A governadora de Cabinda, Suzana Abreu, tem na sua agenda desta segunda-feira, 25 de novembro, a inauguração, às 18h00, de postes de iluminação pública instalados no troço que liga o supermercado Nosso Super ao Hospital Geral de Cabinda, no município do Liambo. Um acto aparentemente simples, mas que, pelas circunstâncias, diz muito sobre o estado da governação na província e no país.
Cinquenta anos depois da independência, o país continua a celebrar como grandes marcos aquilo que deveria ser rotina administrativa. Inaugurar postes de iluminação pública, com cobertura da imprensa e com a presença da principal figura da província, é reflexo directo de uma cultura institucional que transforma o básico em espetáculo político.
A realidade é clara: este tipo de intervenção não exige nem justifica a presença da governadora. Trata-se de um acto operacional que poderia ser liderado pela administradora do município do Liambo, sem pompa, sem discursos e sem cerimoniais. Quando se chama uma governadora para este tipo de tarefa, não estamos apenas a desperdiçar tempo institucional; estamos a revelar um preocupante desvio de prioridades.
É justamente esta necessidade de exibir pequenos feitos como grandes conquistas que denuncia um vazio de realizações estruturantes. Enquanto se inauguram postes de luz como se fossem obras monumentais, permanecem por resolver desafios profundos e urgentes: estradas esburacadas, hospitais com carências graves, escolas sem condições, comunidades sem água potável e bairros inteiros sem saneamento básico.
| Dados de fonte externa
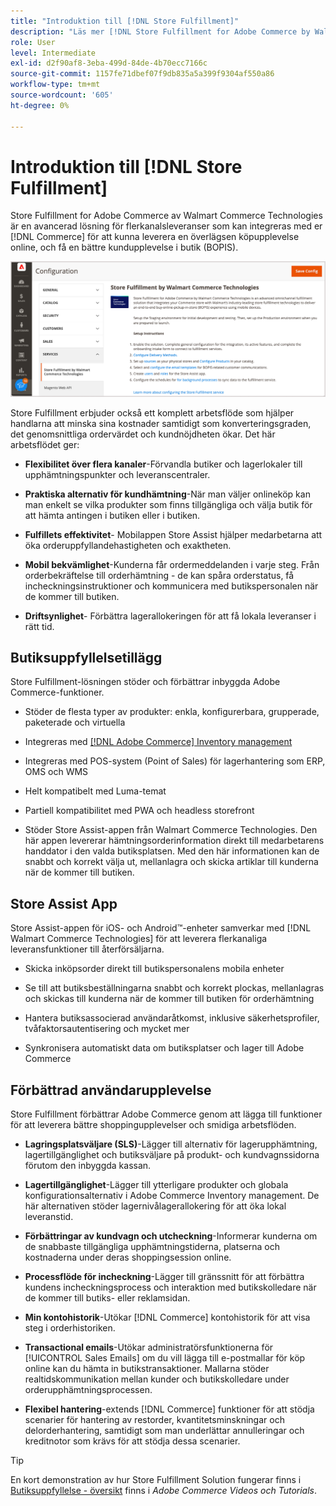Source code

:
 ```yaml
---
title: "Introduktion till [!DNL Store Fulfillment]"
description: "Läs mer [!DNL Store Fulfillment for Adobe Commerce by Walmart Commerce Technologies] har stöd för att köpa online, hämta i butik (BOPIS) för kunder. Använd mobilen Store Assist för att effektivisera BOPIS-leveranser och orderbehandling för butikskolledare och Commerce-kunder."
role: User
level: Intermediate
exl-id: d2f90af8-3eba-499d-84de-4b70ecc7166c
source-git-commit: 1157fe71dbef07f9db835a5a399f9304af550a86
workflow-type: tm+mt
source-wordcount: '605'
ht-degree: 0%

---
```


# Introduktion till [!DNL Store Fulfillment]

Store Fulfillment for Adobe Commerce av Walmart Commerce Technologies är en avancerad lösning för flerkanalsleveranser som kan integreras med er [!DNL Commerce] för att kunna leverera en överlägsen köpupplevelse online, och få en bättre kundupplevelse i butik (BOPIS).

![Konfiguration av Adobe-administratör för lagringslösning](assets/store-fulfillment-admin-home.png)

Store Fulfillment erbjuder också ett komplett arbetsflöde som hjälper handlarna att minska sina kostnader samtidigt som konverteringsgraden, det genomsnittliga ordervärdet och kundnöjdheten ökar. Det här arbetsflödet ger:

* **Flexibilitet över flera kanaler**-Förvandla butiker och lagerlokaler till upphämtningspunkter och leveranscentraler.

* **Praktiska alternativ för kundhämtning**-När man väljer onlineköp kan man enkelt se vilka produkter som finns tillgängliga och välja butik för att hämta antingen i butiken eller i butiken.

* **Fulfillets effektivitet**- Mobilappen Store Assist hjälper medarbetarna att öka orderuppfyllandehastigheten och exaktheten.

* **Mobil bekvämlighet**-Kunderna får ordermeddelanden i varje steg. Från orderbekräftelse till orderhämtning - de kan spåra orderstatus, få incheckningsinstruktioner och kommunicera med butikspersonalen när de kommer till butiken.

* **Driftsynlighet**- Förbättra lagerallokeringen för att få lokala leveranser i rätt tid.

## Butiksuppfyllelsetillägg

Store Fulfillment-lösningen stöder och förbättrar inbyggda Adobe Commerce-funktioner.

* Stöder de flesta typer av produkter: enkla, konfigurerbara, grupperade, paketerade och virtuella

* Integreras med [[!DNL Adobe Commerce] Inventory management](https://docs.magento.com/user-guide/catalog/inventory-learn-more.html)

* Integreras med POS-system (Point of Sales) för lagerhantering som ERP, OMS och WMS

* Helt kompatibelt med Luma-temat

* Partiell kompatibilitet med PWA och headless storefront

* Stöder Store Assist-appen från Walmart Commerce Technologies. Den här appen levererar hämtningsorderinformation direkt till medarbetarens handdator i den valda butiksplatsen. Med den här informationen kan de snabbt och korrekt välja ut, mellanlagra och skicka artiklar till kunderna när de kommer till butiken.

## Store Assist App

Store Assist-appen för iOS- och Android™-enheter samverkar med [!DNL Walmart Commerce Technologies] för att leverera flerkanaliga leveransfunktioner till återförsäljarna.

* Skicka inköpsorder direkt till butikspersonalens mobila enheter

* Se till att butiksbeställningarna snabbt och korrekt plockas, mellanlagras och skickas till kunderna när de kommer till butiken för orderhämtning

* Hantera butiksassocierad användaråtkomst, inklusive säkerhetsprofiler, tvåfaktorsautentisering och mycket mer

* Synkronisera automatiskt data om butiksplatser och lager till Adobe Commerce

## Förbättrad användarupplevelse

Store Fulfillment förbättrar Adobe Commerce genom att lägga till funktioner för att leverera bättre shoppingupplevelser och smidiga arbetsflöden.

* **Lagringsplatsväljare (SLS)**-Lägger till alternativ för lagerupphämtning, lagertillgänglighet och butiksväljare på produkt- och kundvagnssidorna förutom den inbyggda kassan.

* **Lagertillgänglighet**-Lägger till ytterligare produkter och globala konfigurationsalternativ i Adobe Commerce Inventory management. De här alternativen stöder lagernivålagerallokering för att öka lokal leveranstid.

* **Förbättringar av kundvagn och utcheckning**-Informerar kunderna om de snabbaste tillgängliga upphämtningstiderna, platserna och kostnaderna under deras shoppingsession online.

* **Processflöde för incheckning**-Lägger till gränssnitt för att förbättra kundens incheckningsprocess och interaktion med butikskolledare när de kommer till butiks- eller reklamsidan.

* **Min kontohistorik**-Utökar [!DNL Commerce] kontohistorik för att visa steg i orderhistoriken.

* **Transactional emails**-Utökar administratörsfunktionerna för [!UICONTROL Sales Emails] om du vill lägga till e-postmallar för köp online kan du hämta in butikstransaktioner. Mallarna stöder realtidskommunikation mellan kunder och butikskolledare under orderupphämtningsprocessen.

* **Flexibel hantering**-extends [!DNL Commerce] funktioner för att stödja scenarier för hantering av restorder, kvantitetsminskningar och delorderhantering, samtidigt som man underlättar annulleringar och kreditnotor som krävs för att stödja dessa scenarier.

>[!TIP]
>
> En kort demonstration av hur Store Fulfillment Solution fungerar finns i [Butiksuppfyllelse - översikt](https://experienceleague.adobe.com/docs/commerce-learn/tutorials/orders/store-fulfillment.html) finns i _Adobe Commerce Videos och Tutorials_.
A iluminação pública é importante, sem dúvida. Mas deve ser tratada como aquilo que é: uma obrigação de rotina de qualquer administração que funcione com normalidade. Transformá-la em evento solene demonstra menos sobre a obra em si e mais sobre a fragilidade do projeto governativo.
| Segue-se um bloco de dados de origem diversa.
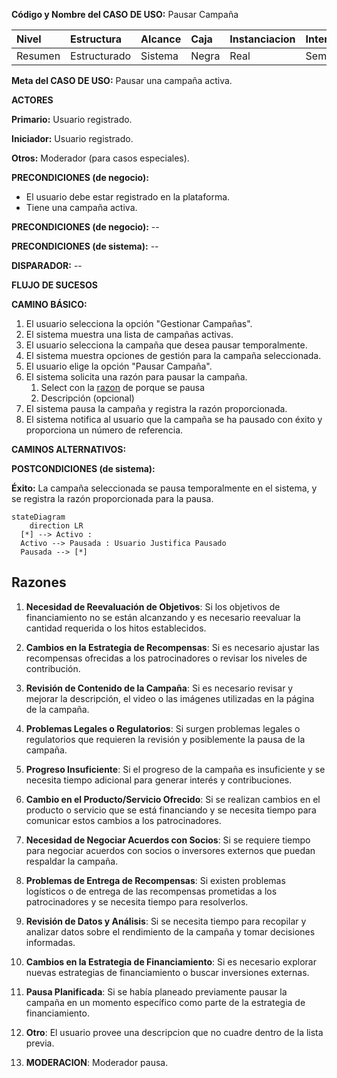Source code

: **Código y Nombre del CASO  DE  USO:** Pausar Campaña

| Nivel  | Estructura | Alcance|Caja|Instanciacion| Interaccion|
|:------- |:-------|:-----|:-----|:-----|:-----|
| Resumen    | Estructurado | Sistema |Negra |Real |Semantico|

**Meta del CASO  DE  USO:** Pausar una campaña activa.

**ACTORES**

**Primario:** Usuario registrado.

**Iniciador:** Usuario registrado.

**Otros:** Moderador (para casos especiales).

**PRECONDICIONES (de negocio):**
- El usuario debe estar registrado en la plataforma.
- Tiene una campaña activa.

**PRECONDICIONES (de negocio):** --

**PRECONDICIONES (de sistema):** --

**DISPARADOR:** --

**FLUJO DE SUCESOS**

**CAMINO BÁSICO:**
1. El usuario selecciona la opción "Gestionar Campañas".
2. El sistema muestra una lista de campañas activas.
3. El usuario selecciona la campaña que desea pausar temporalmente.
4. El sistema muestra opciones de gestión para la campaña seleccionada.
5. El usuario elige la opción "Pausar Campaña".
6. El sistema solicita una razón para pausar la campaña.
    1. Select con la [razon](#razones) de porque se pausa
    2. Descripción (opcional)
8. El sistema pausa la campaña y registra la razón proporcionada.
9. El sistema notifica al usuario que la campaña se ha pausado con éxito y proporciona un número de referencia.

**CAMINOS ALTERNATIVOS:**

**POSTCONDICIONES (de sistema):**

**Éxito:** La campaña seleccionada se pausa temporalmente en el sistema, y se registra la razón proporcionada para la pausa.
```mermaid
stateDiagram
    direction LR
  [*] --> Activo : 
  Activo --> Pausada : Usuario Justifica Pausado 
  Pausada --> [*]
```

## Razones

1. **Necesidad de Reevaluación de Objetivos**: Si los objetivos de financiamiento no se están alcanzando y es necesario reevaluar la cantidad requerida o los hitos establecidos.

2. **Cambios en la Estrategia de Recompensas**: Si es necesario ajustar las recompensas ofrecidas a los patrocinadores o revisar los niveles de contribución.

3. **Revisión de Contenido de la Campaña**: Si es necesario revisar y mejorar la descripción, el video o las imágenes utilizadas en la página de la campaña.

4. **Problemas Legales o Regulatorios**: Si surgen problemas legales o regulatorios que requieren la revisión y posiblemente la pausa de la campaña.

5. **Progreso Insuficiente**: Si el progreso de la campaña es insuficiente y se necesita tiempo adicional para generar interés y contribuciones.

6. **Cambio en el Producto/Servicio Ofrecido**: Si se realizan cambios en el producto o servicio que se está financiando y se necesita tiempo para comunicar estos cambios a los patrocinadores.

7. **Necesidad de Negociar Acuerdos con Socios**: Si se requiere tiempo para negociar acuerdos con socios o inversores externos que puedan respaldar la campaña.

8. **Problemas de Entrega de Recompensas**: Si existen problemas logísticos o de entrega de las recompensas prometidas a los patrocinadores y se necesita tiempo para resolverlos.

9. **Revisión de Datos y Análisis**: Si se necesita tiempo para recopilar y analizar datos sobre el rendimiento de la campaña y tomar decisiones informadas.

10. **Cambios en la Estrategia de Financiamiento**: Si es necesario explorar nuevas estrategias de financiamiento o buscar inversiones externas.

11. **Pausa Planificada**: Si se había planeado previamente pausar la campaña en un momento específico como parte de la estrategia de financiamiento.

12. **Otro**: El usuario provee una descripcion que no cuadre dentro de la lista previa.

13. **MODERACION**: Moderador pausa.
Ao insistir em transformar tarefas mínimas em acontecimentos políticos, o governo da província arrisca-se a criar uma narrativa artificial de progresso, enquanto a população continua à espera de mudanças reais e duradouras. O povo de Cabinda merece bem mais do que cerimónias para celebrar o mínimo.
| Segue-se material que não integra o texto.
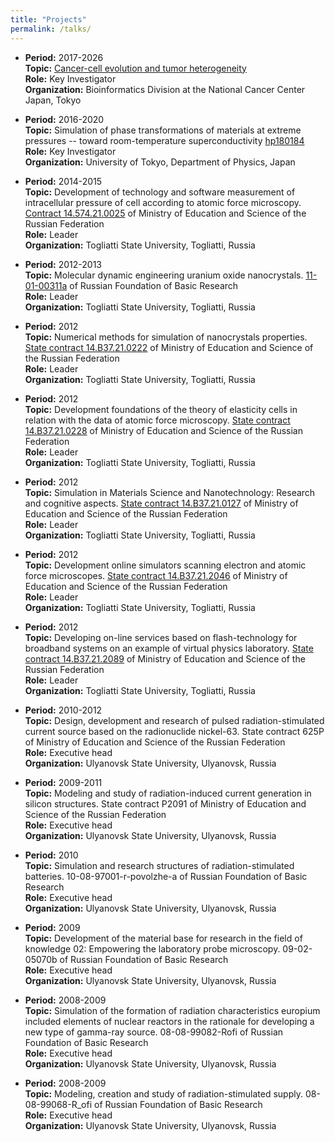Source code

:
 ```yaml
---
title: "Projects"
permalink: /talks/
---
```


  - **Period:** 2017-2026  
  **Topic:** [Cancer-cell evolution and tumor heterogeneity](https://www.ncc.go.jp/en/ri/division/bioinformatics/project/index.html#b)  
  **Role:** Key Investigator  
  **Organization:** Bioinformatics Division at the National Cancer Center Japan, Tokyo  

- **Period:** 2016-2020  
  **Topic:** Simulation of phase transformations of materials at extreme pressures -- toward room-temperature superconductivity [hp180184](https://www.hpci-office.jp/output/hp180184/resume_e.pdf?1746085074)  
  **Role:** Key Investigator  
  **Organization:** University of Tokyo, Department of Physics, Japan  

- **Period:** 2014-2015  
  **Topic:** Development of technology and software measurement of intracellular pressure of cell according to atomic force microscopy. [Contract 14.574.21.0025](https://elibrary.ru/item.asp?id=53939956) of Ministry of Education and Science of the Russian Federation  
  **Role:** Leader  
  **Organization:** Togliatti State University, Togliatti, Russia  

- **Period:** 2012-2013  
  **Topic:** Molecular dynamic engineering uranium oxide nanocrystals. [11-01-00311a](https://elibrary.ru/item.asp?id=24226489) of Russian Foundation of Basic Research  
  **Role:** Leader  
  **Organization:** Togliatti State University, Togliatti, Russia  

- **Period:** 2012  
  **Topic:** Numerical methods for simulation of nanocrystals properties. [State contract 14.B37.21.0222](https://elibrary.ru/item.asp?id=24226495) of Ministry of Education and Science of the Russian Federation  
  **Role:** Leader  
  **Organization:** Togliatti State University, Togliatti, Russia  

- **Period:** 2012  
  **Topic:** Development foundations of the theory of elasticity cells in relation with the data of atomic force microscopy. [State contract 14.B37.21.0228](https://elibrary.ru/item.asp?id=24226493) of Ministry of Education and Science of the Russian Federation  
  **Role:** Leader  
  **Organization:** Togliatti State University, Togliatti, Russia  

- **Period:** 2012  
  **Topic:** Simulation in Materials Science and Nanotechnology: Research and cognitive aspects. [State contract 14.B37.21.0127](https://elibrary.ru/item.asp?id=24226498) of Ministry of Education and Science of the Russian Federation  
  **Role:** Leader  
  **Organization:** Togliatti State University, Togliatti, Russia  

- **Period:** 2012  
  **Topic:** Development online simulators scanning electron and atomic force microscopes. [State contract 14.B37.21.2046](https://elibrary.ru/item.asp?id=24226492) of Ministry of Education and Science of the Russian Federation  
  **Role:** Leader  
  **Organization:** Togliatti State University, Togliatti, Russia  

- **Period:** 2012  
  **Topic:** Developing on-line services based on flash-technology for broadband systems on an example of virtual physics laboratory. [State contract 14.B37.21.2089](https://elibrary.ru/item.asp?id=24226491) of Ministry of Education and Science of the Russian Federation  
  **Role:** Leader  
  **Organization:** Togliatti State University, Togliatti, Russia  

- **Period:** 2010-2012  
  **Topic:** Design, development and research of pulsed radiation-stimulated current source based on the radionuclide nickel-63. State contract 625P of Ministry of Education and Science of the Russian Federation  
  **Role:** Executive head  
  **Organization:** Ulyanovsk State University, Ulyanovsk, Russia  

- **Period:** 2009-2011  
  **Topic:** Modeling and study of radiation-induced current generation in silicon structures. State contract P2091 of Ministry of Education and Science of the Russian Federation  
  **Role:** Executive head  
  **Organization:** Ulyanovsk State University, Ulyanovsk, Russia  

- **Period:** 2010  
  **Topic:** Simulation and research structures of radiation-stimulated batteries. 10-08-97001-r-povolzhe-a of Russian Foundation of Basic Research  
  **Role:** Executive head  
  **Organization:** Ulyanovsk State University, Ulyanovsk, Russia  

- **Period:** 2009  
  **Topic:** Development of the material base for research in the field of knowledge 02: Empowering the laboratory probe microscopy. 09-02-05070b of Russian Foundation of Basic Research  
  **Role:** Executive head  
  **Organization:** Ulyanovsk State University, Ulyanovsk, Russia  

- **Period:** 2008-2009  
  **Topic:** Simulation of the formation of radiation characteristics europium included elements of nuclear reactors in the rationale for developing a new type of gamma-ray source. 08-08-99082-Rofi of Russian Foundation of Basic Research  
  **Role:** Executive head  
  **Organization:** Ulyanovsk State University, Ulyanovsk, Russia  

- **Period:** 2008-2009  
  **Topic:** Modeling, creation and study of radiation-stimulated supply. 08-08-99068-R_ofi of Russian Foundation of Basic Research  
  **Role:** Executive head  
  **Organization:** Ulyanovsk State University, Ulyanovsk, Russia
Com todo o respeito devido, mas também com a firmeza que a crítica construtiva exige, a governadora ainda está a tempo de rever esta decisão. Evitar este tipo de espetáculo que muitos classificam como “uma autêntica palhaçada governativa” seria um gesto sensato e de maturidade política. Deixe que a administradora do Liambo faça o que precisa ser feito, caso considerem realmente necessária uma “inauguração”.
O verdadeiro compromisso com o desenvolvimento não se faz com tesouras de cortar fitas, mas com políticas públicas sérias, discretas e transformadoras.